I think the API-view/view (whatever is responsible for this data request) should be reconfigured. We should load the data based on the current page (which the user is viewing (paginated) and/or then use an asynchronous load function that loads the rest of the data in the background - without blocking the user view (load spinner) and meta information like the amount of records in a table should be generated beforehand and saved every time the user changes the table, so it doesn't have to be done every time the table is loaded (In case this process also swallows a lot of computing time).
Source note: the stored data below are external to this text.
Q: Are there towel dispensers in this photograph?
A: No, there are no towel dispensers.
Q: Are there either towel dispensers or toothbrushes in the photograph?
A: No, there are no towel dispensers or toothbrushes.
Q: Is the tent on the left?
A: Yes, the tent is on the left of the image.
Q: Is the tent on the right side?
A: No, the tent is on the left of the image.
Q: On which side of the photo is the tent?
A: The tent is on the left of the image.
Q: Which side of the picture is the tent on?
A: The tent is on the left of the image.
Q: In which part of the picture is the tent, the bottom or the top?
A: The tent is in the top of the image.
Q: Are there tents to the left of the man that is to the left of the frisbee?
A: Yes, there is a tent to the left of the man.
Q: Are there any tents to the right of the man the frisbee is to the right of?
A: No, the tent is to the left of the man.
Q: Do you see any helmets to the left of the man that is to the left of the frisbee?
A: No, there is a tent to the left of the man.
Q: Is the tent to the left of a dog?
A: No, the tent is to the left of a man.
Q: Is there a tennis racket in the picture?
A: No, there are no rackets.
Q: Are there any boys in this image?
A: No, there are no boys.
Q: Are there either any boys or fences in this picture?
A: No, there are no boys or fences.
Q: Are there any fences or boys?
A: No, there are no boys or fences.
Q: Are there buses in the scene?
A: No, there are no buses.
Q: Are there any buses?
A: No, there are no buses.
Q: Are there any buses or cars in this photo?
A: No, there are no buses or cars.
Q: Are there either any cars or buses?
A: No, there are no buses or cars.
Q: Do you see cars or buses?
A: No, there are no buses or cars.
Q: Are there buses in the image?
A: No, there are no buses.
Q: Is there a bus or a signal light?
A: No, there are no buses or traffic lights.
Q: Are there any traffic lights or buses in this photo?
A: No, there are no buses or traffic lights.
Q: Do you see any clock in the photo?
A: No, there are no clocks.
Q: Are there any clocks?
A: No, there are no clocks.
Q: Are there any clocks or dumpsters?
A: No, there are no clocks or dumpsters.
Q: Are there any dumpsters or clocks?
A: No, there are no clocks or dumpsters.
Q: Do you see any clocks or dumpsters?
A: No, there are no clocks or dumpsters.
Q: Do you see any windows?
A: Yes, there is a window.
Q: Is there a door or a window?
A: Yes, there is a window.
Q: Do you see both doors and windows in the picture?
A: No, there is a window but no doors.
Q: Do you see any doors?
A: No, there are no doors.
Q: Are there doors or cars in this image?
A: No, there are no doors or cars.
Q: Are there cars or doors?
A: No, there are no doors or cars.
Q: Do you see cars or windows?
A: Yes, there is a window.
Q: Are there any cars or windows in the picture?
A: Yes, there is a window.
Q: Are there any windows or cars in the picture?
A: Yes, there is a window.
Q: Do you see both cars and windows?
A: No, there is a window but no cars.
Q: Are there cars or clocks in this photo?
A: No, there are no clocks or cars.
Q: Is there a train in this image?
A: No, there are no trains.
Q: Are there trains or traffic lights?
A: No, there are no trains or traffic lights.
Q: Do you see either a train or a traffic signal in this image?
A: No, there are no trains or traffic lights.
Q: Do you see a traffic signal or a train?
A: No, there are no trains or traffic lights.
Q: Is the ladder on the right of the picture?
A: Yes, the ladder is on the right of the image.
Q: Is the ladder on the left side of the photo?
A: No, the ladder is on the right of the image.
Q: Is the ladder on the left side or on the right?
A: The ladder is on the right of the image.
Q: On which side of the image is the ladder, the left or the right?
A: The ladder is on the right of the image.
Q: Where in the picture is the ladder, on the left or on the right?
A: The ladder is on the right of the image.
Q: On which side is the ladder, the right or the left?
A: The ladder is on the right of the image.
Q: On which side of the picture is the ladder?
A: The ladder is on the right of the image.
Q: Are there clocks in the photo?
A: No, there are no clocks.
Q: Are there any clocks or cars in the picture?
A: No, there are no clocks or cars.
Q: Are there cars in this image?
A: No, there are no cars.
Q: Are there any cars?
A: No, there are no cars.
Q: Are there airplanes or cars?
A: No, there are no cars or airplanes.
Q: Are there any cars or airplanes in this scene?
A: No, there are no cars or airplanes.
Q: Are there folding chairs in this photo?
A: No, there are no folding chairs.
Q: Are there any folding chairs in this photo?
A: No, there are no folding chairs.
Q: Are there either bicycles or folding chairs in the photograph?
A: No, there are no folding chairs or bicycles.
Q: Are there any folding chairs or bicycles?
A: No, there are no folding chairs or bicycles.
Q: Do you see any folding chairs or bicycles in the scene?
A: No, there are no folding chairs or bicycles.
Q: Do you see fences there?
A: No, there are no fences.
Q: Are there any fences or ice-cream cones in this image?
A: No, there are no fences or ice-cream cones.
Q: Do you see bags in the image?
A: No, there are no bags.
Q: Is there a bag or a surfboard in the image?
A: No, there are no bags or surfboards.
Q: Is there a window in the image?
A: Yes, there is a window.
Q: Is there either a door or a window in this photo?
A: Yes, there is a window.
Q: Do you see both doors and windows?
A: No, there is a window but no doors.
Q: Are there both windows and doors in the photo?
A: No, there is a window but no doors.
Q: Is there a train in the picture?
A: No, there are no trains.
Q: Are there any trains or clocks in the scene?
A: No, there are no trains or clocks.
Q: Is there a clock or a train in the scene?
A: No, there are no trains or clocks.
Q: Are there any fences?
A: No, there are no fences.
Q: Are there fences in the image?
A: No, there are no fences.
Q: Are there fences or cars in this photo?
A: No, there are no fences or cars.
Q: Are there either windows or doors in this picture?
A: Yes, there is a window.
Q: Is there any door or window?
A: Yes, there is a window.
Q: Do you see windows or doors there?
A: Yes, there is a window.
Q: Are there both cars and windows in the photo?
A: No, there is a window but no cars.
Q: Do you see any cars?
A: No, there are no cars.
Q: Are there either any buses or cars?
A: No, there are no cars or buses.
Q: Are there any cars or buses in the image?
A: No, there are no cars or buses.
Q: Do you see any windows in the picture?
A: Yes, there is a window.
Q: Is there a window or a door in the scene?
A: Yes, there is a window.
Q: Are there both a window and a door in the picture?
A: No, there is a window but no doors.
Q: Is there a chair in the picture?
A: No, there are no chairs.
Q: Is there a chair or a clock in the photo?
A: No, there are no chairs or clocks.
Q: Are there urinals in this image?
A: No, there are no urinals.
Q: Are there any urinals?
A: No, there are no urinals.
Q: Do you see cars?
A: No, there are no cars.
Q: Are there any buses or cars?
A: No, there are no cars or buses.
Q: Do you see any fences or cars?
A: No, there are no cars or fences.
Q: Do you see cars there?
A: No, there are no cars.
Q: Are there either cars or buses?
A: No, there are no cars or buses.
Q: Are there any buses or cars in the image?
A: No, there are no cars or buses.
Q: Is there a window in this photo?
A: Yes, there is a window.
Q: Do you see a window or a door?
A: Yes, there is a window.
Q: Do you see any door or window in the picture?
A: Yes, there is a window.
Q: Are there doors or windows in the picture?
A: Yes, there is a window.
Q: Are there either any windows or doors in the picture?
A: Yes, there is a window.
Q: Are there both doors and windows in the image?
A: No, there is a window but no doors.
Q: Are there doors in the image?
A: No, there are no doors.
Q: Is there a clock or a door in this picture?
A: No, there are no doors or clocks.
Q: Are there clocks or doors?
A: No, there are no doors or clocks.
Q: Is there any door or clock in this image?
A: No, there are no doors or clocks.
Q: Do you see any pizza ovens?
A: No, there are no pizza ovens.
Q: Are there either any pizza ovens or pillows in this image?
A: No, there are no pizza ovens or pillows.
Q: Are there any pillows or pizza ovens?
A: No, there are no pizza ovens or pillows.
I think the API-view/view (whatever is responsible for this data request) should be reconfigured. We should load the data based on the current page (which the user is viewing (paginated) and/or then use an asynchronous load function that loads the rest of the data in the background - without blocking the user view (load spinner) and meta information like the amount of records in a table should be generated beforehand and saved every time the user changes the table, so it doesn't have to be done every time the table is loaded (In case this process also swallows a lot of computing time).
Yes, this makes sense. If you suggest the best place in the code to start investigating, I would be happy to try to figure out how this could be done.
- the html div is in
dataview.htmlin<table class="display" id="datatable" style="width:100%"> - the code to load data into it is in
backend.jsinfunction request_data(data, callback, settings)(I think) - this queries data from the advanded api endpoint:
POST /api/v0/advanced/search
Just noticed this again ... 2 This table needs 2.3 minutes to load :) We should optimize this.
https://openenergy-platform.org/dataedit/view/climate/openfred_series
it might be necessary to implement pagination / limiting of the query in the backend. This would split the query into smaller responses instead of one big response.
related to https://github.com/OpenEnergyPlatform/oeplatform/issues/1372
After further investigation, the main load is caused by the count(*). The first time the page is accessed, it is called 2 times.
In [#15] (https://github.com/OpenEnergyPlatform/oeplatform/issues/1531) I describe what I think we can do about this.
In general, I think this is quite a bottleneck. The most viable solution would be to add more usability options to the Dataviewer page. This would mean that we should recognise which table has more than 100m+ rows and in this case only show the first 10 entries and then prompt the user to actively request the full table content and warn them about the load time.
Also, caching or calculating these values for each update of a table would help a lot. But this would still not reduce the loading time below the 10-second mark, but rather in the region of 30 seconds.
In addition, the count(*) function is called again in the database each time a filter is applied.
Perhaps loading data in parallel would also help.